The vaccine production cycle takes approximately 6 months. To start vaccinating people in October, in March of the same year, we need to understand which several strains we need to put in the vaccine. Then it remains to hope that in six months the most common strains will not change so much that the vaccine will be completely ineffective. As a rule, in the vast majority of years it succeeds. For example, in 2016-2017, the vaccine is quite effective, it falls exactly into which strains are walking. Vaccination of those who were vaccinated was quite effective and useful. Most years this is true, but in some years the World Health Organization, which decides on the composition of the vaccine, misses, and it turns out that the vaccine is not quite optimal. A very interesting question: can we use more accurate models in order to predict the further evolution of the virus, to predict which of the currently circulating strains will be the most "fashionable", the most common next year? This is what, in particular, our laboratory, as well as many other laboratories in the world, is doing – compiling mathematical models that predict which of the currently walking strains of the virus will become the most frequent in six months. This is a task with an obvious applied orientation and applied interest.
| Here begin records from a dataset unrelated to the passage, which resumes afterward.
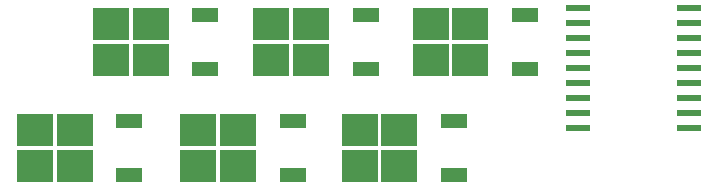
<source format=gbr>
G04 #@! TF.GenerationSoftware,KiCad,Pcbnew,(5.0.1)-3*
G04 #@! TF.CreationDate,2020-02-13T16:16:06-05:00*
G04 #@! TF.ProjectId,ESC_V1,4553435F56312E6B696361645F706362,rev?*
G04 #@! TF.SameCoordinates,Original*
G04 #@! TF.FileFunction,Paste,Top*
G04 #@! TF.FilePolarity,Positive*
%FSLAX46Y46*%
G04 Gerber Fmt 4.6, Leading zero omitted, Abs format (unit mm)*
G04 Created by KiCad (PCBNEW (5.0.1)-3) date 2/13/2020 4:16:06 PM*
%MOMM*%
%LPD*%
G01*
G04 APERTURE LIST*
%ADD10R,2.200000X1.200000*%
%ADD11R,3.050000X2.750000*%
%ADD12R,2.000000X0.600000*%
G04 APERTURE END LIST*
D10*
G04 #@! TO.C,Q3*
X152300000Y-59280000D03*
X152300000Y-54720000D03*
D11*
X144325000Y-55475000D03*
X147675000Y-58525000D03*
X144325000Y-58525000D03*
X147675000Y-55475000D03*
G04 #@! TD*
G04 #@! TO.C,Q4*
X141500000Y-64500000D03*
X138150000Y-67550000D03*
X141500000Y-67550000D03*
X138150000Y-64500000D03*
D10*
X146125000Y-63745000D03*
X146125000Y-68305000D03*
G04 #@! TD*
G04 #@! TO.C,Q7*
X165800000Y-59280000D03*
X165800000Y-54720000D03*
D11*
X157825000Y-55475000D03*
X161175000Y-58525000D03*
X157825000Y-58525000D03*
X161175000Y-55475000D03*
G04 #@! TD*
G04 #@! TO.C,Q8*
X155175000Y-64500000D03*
X151825000Y-67550000D03*
X155175000Y-67550000D03*
X151825000Y-64500000D03*
D10*
X159800000Y-63745000D03*
X159800000Y-68305000D03*
G04 #@! TD*
D11*
G04 #@! TO.C,Q11*
X134100000Y-55500000D03*
X130750000Y-58550000D03*
X134100000Y-58550000D03*
X130750000Y-55500000D03*
D10*
X138725000Y-54745000D03*
X138725000Y-59305000D03*
G04 #@! TD*
G04 #@! TO.C,Q12*
X132300000Y-68280000D03*
X132300000Y-63720000D03*
D11*
X124325000Y-64475000D03*
X127675000Y-67525000D03*
X124325000Y-67525000D03*
X127675000Y-64475000D03*
G04 #@! TD*
D12*
G04 #@! TO.C,U1*
X179700000Y-64330000D03*
X179700000Y-63060000D03*
X179700000Y-61790000D03*
X179700000Y-60520000D03*
X179700000Y-59250000D03*
X179700000Y-57980000D03*
X179700000Y-56710000D03*
X179700000Y-55440000D03*
X179700000Y-54170000D03*
X170300000Y-54170000D03*
X170300000Y-55440000D03*
X170300000Y-56710000D03*
X170300000Y-57980000D03*
X170300000Y-59250000D03*
X170300000Y-60520000D03*
X170300000Y-61790000D03*
X170300000Y-63060000D03*
X170300000Y-64330000D03*
G04 #@! TD*
M02*

</source>
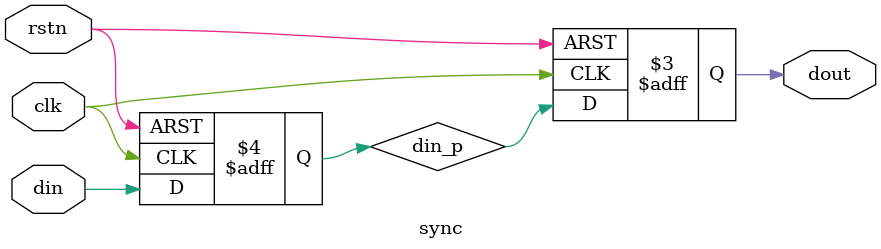
<source format=v>

module sync(clk, rstn, din, dout);

input clk;
input rstn;
input din;
output dout;

reg din_p;
reg dout;


always @(posedge clk or negedge rstn)
begin
  if (~rstn)
  begin
    dout <= 1'b0;
    din_p <= 1'b0;    
  end
  else
  begin
    din_p <= din;
    dout <= din_p;  
  end
end

endmodule


</source>
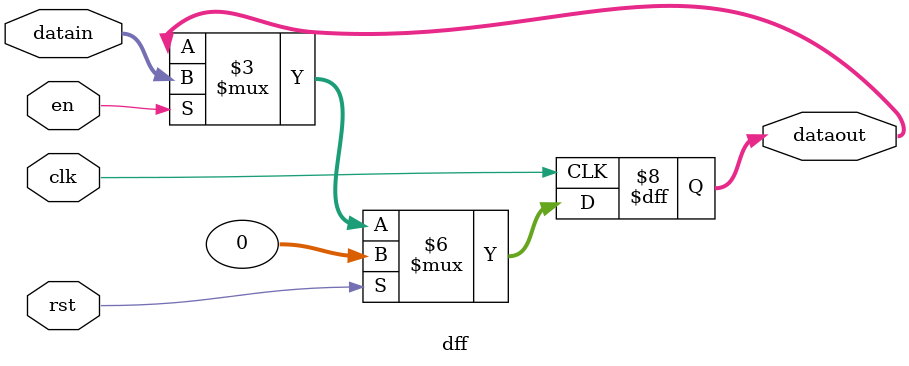
<source format=v>
`timescale 1ns / 1ps
module dff #(parameter WIDTH = 32) ( //Data Flip-Flop 
    input clk,
	 input en,
	 input rst,
    input [WIDTH-1:0] datain,
    output reg [WIDTH-1:0] dataout
    );
	always@(posedge clk)
	begin
		if(rst)
			dataout <= 0;
		else if(en)
			dataout <= datain;
		else dataout<=dataout;
	end
endmodule

</source>
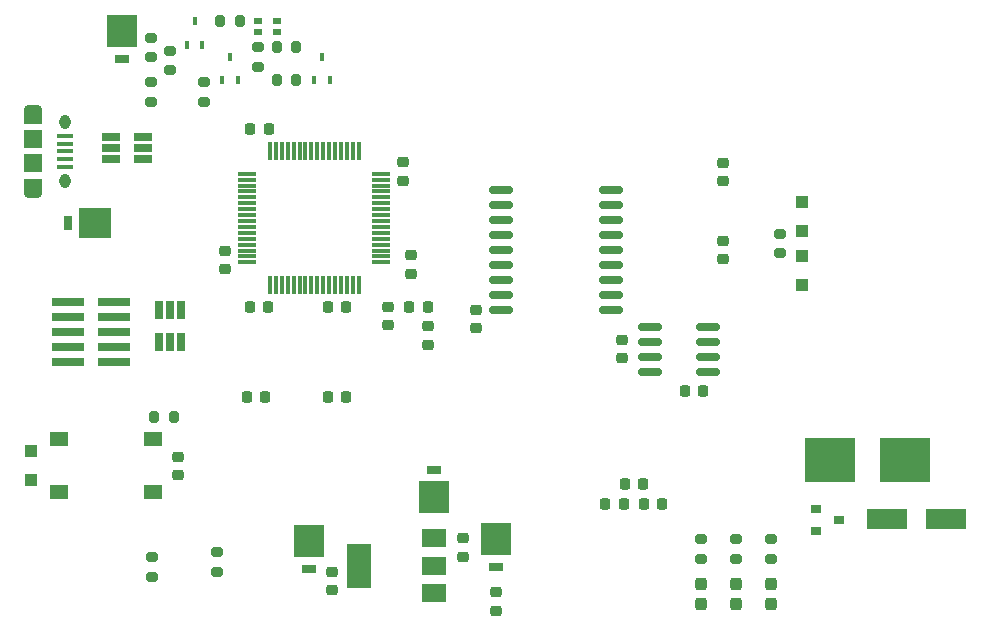
<source format=gtp>
G04 #@! TF.GenerationSoftware,KiCad,Pcbnew,6.0.0-d3dd2cf0fa~116~ubuntu20.04.1*
G04 #@! TF.CreationDate,2022-01-09T15:49:13-07:00*
G04 #@! TF.ProjectId,software_dev_board,736f6674-7761-4726-955f-6465765f626f,A*
G04 #@! TF.SameCoordinates,Original*
G04 #@! TF.FileFunction,Paste,Top*
G04 #@! TF.FilePolarity,Positive*
%FSLAX46Y46*%
G04 Gerber Fmt 4.6, Leading zero omitted, Abs format (unit mm)*
G04 Created by KiCad (PCBNEW 6.0.0-d3dd2cf0fa~116~ubuntu20.04.1) date 2022-01-09 15:49:13*
%MOMM*%
%LPD*%
G01*
G04 APERTURE LIST*
G04 Aperture macros list*
%AMRoundRect*
0 Rectangle with rounded corners*
0 $1 Rounding radius*
0 $2 $3 $4 $5 $6 $7 $8 $9 X,Y pos of 4 corners*
0 Add a 4 corners polygon primitive as box body*
4,1,4,$2,$3,$4,$5,$6,$7,$8,$9,$2,$3,0*
0 Add four circle primitives for the rounded corners*
1,1,$1+$1,$2,$3*
1,1,$1+$1,$4,$5*
1,1,$1+$1,$6,$7*
1,1,$1+$1,$8,$9*
0 Add four rect primitives between the rounded corners*
20,1,$1+$1,$2,$3,$4,$5,0*
20,1,$1+$1,$4,$5,$6,$7,0*
20,1,$1+$1,$6,$7,$8,$9,0*
20,1,$1+$1,$8,$9,$2,$3,0*%
G04 Aperture macros list end*
%ADD10RoundRect,0.225000X0.250000X-0.225000X0.250000X0.225000X-0.250000X0.225000X-0.250000X-0.225000X0*%
%ADD11RoundRect,0.225000X-0.250000X0.225000X-0.250000X-0.225000X0.250000X-0.225000X0.250000X0.225000X0*%
%ADD12RoundRect,0.225000X0.225000X0.250000X-0.225000X0.250000X-0.225000X-0.250000X0.225000X-0.250000X0*%
%ADD13RoundRect,0.225000X-0.225000X-0.250000X0.225000X-0.250000X0.225000X0.250000X-0.225000X0.250000X0*%
%ADD14RoundRect,0.237500X0.237500X-0.287500X0.237500X0.287500X-0.237500X0.287500X-0.237500X-0.287500X0*%
%ADD15R,2.770000X0.740000*%
%ADD16RoundRect,0.200000X0.275000X-0.200000X0.275000X0.200000X-0.275000X0.200000X-0.275000X-0.200000X0*%
%ADD17RoundRect,0.200000X-0.275000X0.200000X-0.275000X-0.200000X0.275000X-0.200000X0.275000X0.200000X0*%
%ADD18R,2.000000X1.500000*%
%ADD19R,2.000000X3.800000*%
%ADD20R,2.540000X2.670000*%
%ADD21R,1.270000X0.762000*%
%ADD22RoundRect,0.075000X0.075000X-0.700000X0.075000X0.700000X-0.075000X0.700000X-0.075000X-0.700000X0*%
%ADD23RoundRect,0.075000X0.700000X-0.075000X0.700000X0.075000X-0.700000X0.075000X-0.700000X-0.075000X0*%
%ADD24RoundRect,0.150000X0.875000X0.150000X-0.875000X0.150000X-0.875000X-0.150000X0.875000X-0.150000X0*%
%ADD25R,1.560000X0.650000*%
%ADD26R,0.650000X1.560000*%
%ADD27RoundRect,0.218750X-0.218750X-0.256250X0.218750X-0.256250X0.218750X0.256250X-0.218750X0.256250X0*%
%ADD28O,1.550000X0.890000*%
%ADD29O,0.950000X1.250000*%
%ADD30R,1.350000X0.400000*%
%ADD31R,1.550000X1.200000*%
%ADD32R,1.550000X1.500000*%
%ADD33R,2.670000X2.540000*%
%ADD34R,0.762000X1.270000*%
%ADD35R,1.550000X1.300000*%
%ADD36RoundRect,0.200000X0.200000X0.275000X-0.200000X0.275000X-0.200000X-0.275000X0.200000X-0.275000X0*%
%ADD37R,1.000000X1.000000*%
%ADD38RoundRect,0.150000X-0.825000X-0.150000X0.825000X-0.150000X0.825000X0.150000X-0.825000X0.150000X0*%
%ADD39R,0.900000X0.800000*%
%ADD40R,3.500000X1.800000*%
%ADD41R,4.240000X3.810000*%
%ADD42R,0.800000X0.550000*%
%ADD43R,0.450000X0.700000*%
%ADD44RoundRect,0.200000X-0.200000X-0.275000X0.200000X-0.275000X0.200000X0.275000X-0.200000X0.275000X0*%
G04 APERTURE END LIST*
D10*
X159984000Y-93917000D03*
X159984000Y-92367000D03*
D11*
X159984000Y-85763000D03*
X159984000Y-87313000D03*
D12*
X126469420Y-105601671D03*
X128019420Y-105601671D03*
D10*
X151398000Y-102325000D03*
X151398000Y-100775000D03*
D13*
X156719000Y-105106000D03*
X158269000Y-105106000D03*
D11*
X139000000Y-98225000D03*
X139000000Y-99775000D03*
X137898000Y-117573000D03*
X137898000Y-119123000D03*
X126800000Y-120425000D03*
X126800000Y-121975000D03*
D13*
X153225000Y-114700000D03*
X154775000Y-114700000D03*
D12*
X151519000Y-114656000D03*
X149969000Y-114656000D03*
D14*
X161034000Y-123159000D03*
X161034000Y-121409000D03*
X158082000Y-123159000D03*
X158082000Y-121409000D03*
D15*
X104468000Y-97560000D03*
X108368000Y-97560000D03*
X104468000Y-98830000D03*
X108368000Y-98830000D03*
X104468000Y-100100000D03*
X108368000Y-100100000D03*
X104468000Y-101370000D03*
X108368000Y-101370000D03*
X104468000Y-102640000D03*
X108368000Y-102640000D03*
D16*
X111490000Y-80625000D03*
X111490000Y-78975000D03*
X111490000Y-76845000D03*
X111490000Y-75195000D03*
D17*
X163986000Y-117649000D03*
X163986000Y-119299000D03*
X161034000Y-117649000D03*
X161034000Y-119299000D03*
X158082000Y-117649000D03*
X158082000Y-119299000D03*
D18*
X135460000Y-122172000D03*
D19*
X129160000Y-119872000D03*
D18*
X135460000Y-119872000D03*
X135460000Y-117572000D03*
D20*
X124900000Y-117801500D03*
D21*
X124900000Y-120152500D03*
D20*
X140692000Y-117649500D03*
D21*
X140692000Y-120000500D03*
D20*
X135500000Y-114100000D03*
D21*
X135500000Y-111749000D03*
D11*
X140692000Y-122145000D03*
X140692000Y-123695000D03*
D14*
X163986000Y-123159000D03*
X163986000Y-121409000D03*
D11*
X133500000Y-93625000D03*
X133500000Y-95175000D03*
D13*
X119925000Y-82900000D03*
X121475000Y-82900000D03*
D11*
X132886574Y-85726899D03*
X132886574Y-87276899D03*
X131606000Y-97955000D03*
X131606000Y-99505000D03*
D13*
X121194427Y-105601671D03*
X119644427Y-105601671D03*
D12*
X121448426Y-97996625D03*
X119898426Y-97996625D03*
D10*
X117800000Y-94775000D03*
X117800000Y-93225000D03*
D11*
X135000000Y-99625000D03*
X135000000Y-101175000D03*
D12*
X128063000Y-97968000D03*
X126513000Y-97968000D03*
D22*
X121593159Y-96128210D03*
X122093159Y-96128210D03*
X122593159Y-96128210D03*
X123093159Y-96128210D03*
X123593159Y-96128210D03*
X124093159Y-96128210D03*
X124593159Y-96128210D03*
X125093159Y-96128210D03*
X125593159Y-96128210D03*
X126093159Y-96128210D03*
X126593159Y-96128210D03*
X127093159Y-96128210D03*
X127593159Y-96128210D03*
X128093159Y-96128210D03*
X128593159Y-96128210D03*
X129093159Y-96128210D03*
D23*
X131018159Y-94203210D03*
X131018159Y-93703210D03*
X131018159Y-93203210D03*
X131018159Y-92703210D03*
X131018159Y-92203210D03*
X131018159Y-91703210D03*
X131018159Y-91203210D03*
X131018159Y-90703210D03*
X131018159Y-90203210D03*
X131018159Y-89703210D03*
X131018159Y-89203210D03*
X131018159Y-88703210D03*
X131018159Y-88203210D03*
X131018159Y-87703210D03*
X131018159Y-87203210D03*
X131018159Y-86703210D03*
D22*
X129093159Y-84778210D03*
X128593159Y-84778210D03*
X128093159Y-84778210D03*
X127593159Y-84778210D03*
X127093159Y-84778210D03*
X126593159Y-84778210D03*
X126093159Y-84778210D03*
X125593159Y-84778210D03*
X125093159Y-84778210D03*
X124593159Y-84778210D03*
X124093159Y-84778210D03*
X123593159Y-84778210D03*
X123093159Y-84778210D03*
X122593159Y-84778210D03*
X122093159Y-84778210D03*
X121593159Y-84778210D03*
D23*
X119668159Y-86703210D03*
X119668159Y-87203210D03*
X119668159Y-87703210D03*
X119668159Y-88203210D03*
X119668159Y-88703210D03*
X119668159Y-89203210D03*
X119668159Y-89703210D03*
X119668159Y-90203210D03*
X119668159Y-90703210D03*
X119668159Y-91203210D03*
X119668159Y-91703210D03*
X119668159Y-92203210D03*
X119668159Y-92703210D03*
X119668159Y-93203210D03*
X119668159Y-93703210D03*
X119668159Y-94203210D03*
D24*
X150480000Y-98222000D03*
X150480000Y-96952000D03*
X150480000Y-95682000D03*
X150480000Y-94412000D03*
X150480000Y-93142000D03*
X150480000Y-91872000D03*
X150480000Y-90602000D03*
X150480000Y-89332000D03*
X150480000Y-88062000D03*
X141180000Y-88062000D03*
X141180000Y-89332000D03*
X141180000Y-90602000D03*
X141180000Y-91872000D03*
X141180000Y-93142000D03*
X141180000Y-94412000D03*
X141180000Y-95682000D03*
X141180000Y-96952000D03*
X141180000Y-98222000D03*
D25*
X110850000Y-85450000D03*
X110850000Y-84500000D03*
X110850000Y-83550000D03*
X108150000Y-83550000D03*
X108150000Y-84500000D03*
X108150000Y-85450000D03*
D26*
X114050000Y-98250000D03*
X113100000Y-98250000D03*
X112150000Y-98250000D03*
X112150000Y-100950000D03*
X113100000Y-100950000D03*
X114050000Y-100950000D03*
D27*
X133384000Y-97968000D03*
X134959000Y-97968000D03*
X151628500Y-113012000D03*
X153203500Y-113012000D03*
D28*
X101500000Y-81300000D03*
D29*
X104200000Y-87300000D03*
D28*
X101500000Y-88300000D03*
D29*
X104200000Y-82300000D03*
D30*
X104200000Y-83500000D03*
X104200000Y-84150000D03*
X104200000Y-84800000D03*
X104200000Y-85450000D03*
X104200000Y-86100000D03*
D31*
X101500000Y-87700000D03*
X101500000Y-81900000D03*
D32*
X101500000Y-83800000D03*
X101500000Y-85800000D03*
D33*
X106798500Y-90900000D03*
D34*
X104447500Y-90900000D03*
D16*
X117120000Y-120397000D03*
X117120000Y-118747000D03*
X111600000Y-120825000D03*
X111600000Y-119175000D03*
D11*
X113836000Y-110677000D03*
X113836000Y-112227000D03*
D35*
X103765000Y-109150001D03*
X111715000Y-109150001D03*
X103765000Y-113650001D03*
X111715000Y-113650001D03*
D36*
X113425000Y-107300000D03*
X111775000Y-107300000D03*
D37*
X101390000Y-110148000D03*
X101390000Y-112648000D03*
D38*
X153749000Y-99645000D03*
X153749000Y-100915000D03*
X153749000Y-102185000D03*
X153749000Y-103455000D03*
X158699000Y-103455000D03*
X158699000Y-102185000D03*
X158699000Y-100915000D03*
X158699000Y-99645000D03*
D39*
X167800000Y-115050000D03*
X167800000Y-116950000D03*
X169800000Y-116000000D03*
D40*
X173800000Y-115900000D03*
X178800000Y-115900000D03*
D41*
X169015000Y-110900000D03*
X175385000Y-110900000D03*
D42*
X120600000Y-73800000D03*
X120600000Y-74700000D03*
X122200000Y-74700000D03*
X122200000Y-73800000D03*
D17*
X113100000Y-76275000D03*
X113100000Y-77925000D03*
X116000000Y-78975000D03*
X116000000Y-80625000D03*
D37*
X166632000Y-91564000D03*
X166632000Y-89064000D03*
X166632000Y-93636000D03*
X166632000Y-96136000D03*
D17*
X164750000Y-91775000D03*
X164750000Y-93425000D03*
D43*
X117550000Y-78800000D03*
X118850000Y-78800000D03*
X118200000Y-76800000D03*
D36*
X119025000Y-73800000D03*
X117375000Y-73800000D03*
D44*
X122175000Y-76000000D03*
X123825000Y-76000000D03*
D43*
X125350000Y-78800000D03*
X126650000Y-78800000D03*
X126000000Y-76800000D03*
D36*
X123825000Y-78800000D03*
X122175000Y-78800000D03*
D17*
X120600000Y-75975000D03*
X120600000Y-77625000D03*
D43*
X114550000Y-75800000D03*
X115850000Y-75800000D03*
X115200000Y-73800000D03*
D20*
X109100000Y-74600000D03*
D21*
X109100000Y-76951000D03*
M02*

</source>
Another big problem, which, however, we do not know how to solve and do not know how to approach it at all, is to predict which pathogens will jump into a person. Unfortunately, we are very bad at predicting completely new infections. Although here the primacy is not with theoretical evolutionary biology, but with experimental biology. We can take natural viruses that humans have to come into contact with, try to mutate them experimentally and see if they can adapt to life in mammalian cells. In the case of influenza, a ferret is often used as a model object: can viruses be transmitted between ferrets? Avian influenza, for example, needs to gain about five mutations in order to start being transmitted between mammals. But there are so many viruses around and potential organisms from which we can get them that it is very difficult to monitor everything here. Although this would be a very correct direction of work. Predicting new infections, new transfers of infectious agents between species is a big unsolved task.

About the author:
Georgy Bazykin – Candidate of Biological Sciences, PhD, Princeton University, Head. Department of Molecular Evolution of IPPR RAS, Leading researcher at the Faculty of Bioengineering and Bioinformatics of Moscow State University.